CONSIGNE :: Recopiez à l'identique le passage des données qui va de la ligne contenant « To the nearest » jusqu'à la ligne contenant « What is the maximum value shown in the chart? », ces deux lignes comprises.

DONNÉES FOURNIES ::
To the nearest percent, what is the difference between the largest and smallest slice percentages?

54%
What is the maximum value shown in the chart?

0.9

==

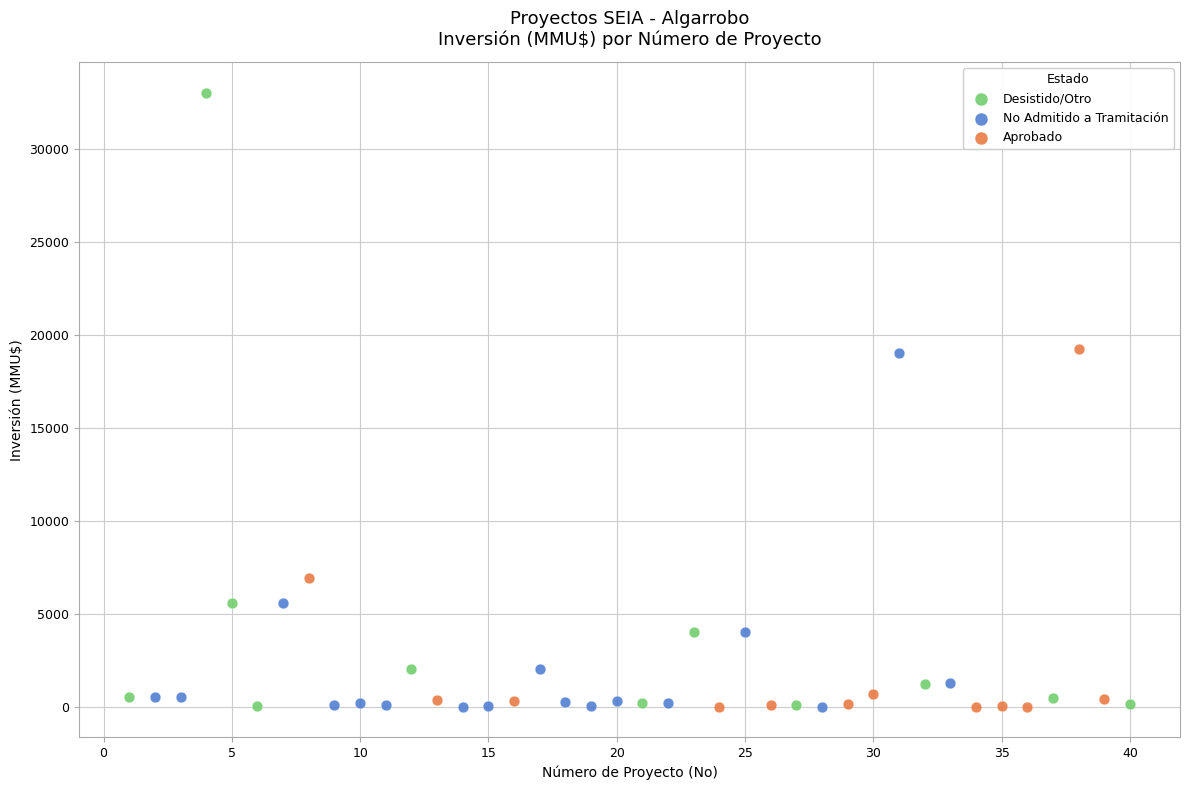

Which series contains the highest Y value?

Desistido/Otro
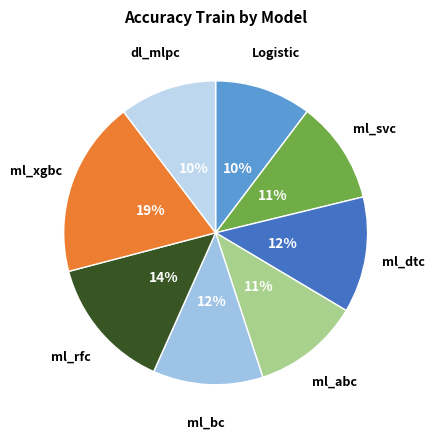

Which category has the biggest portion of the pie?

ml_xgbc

RÉPONSE PROPOSÉE ::
To the nearest percent, what is the difference between the largest and smallest slice percentages?

54%
What is the maximum value shown in the chart?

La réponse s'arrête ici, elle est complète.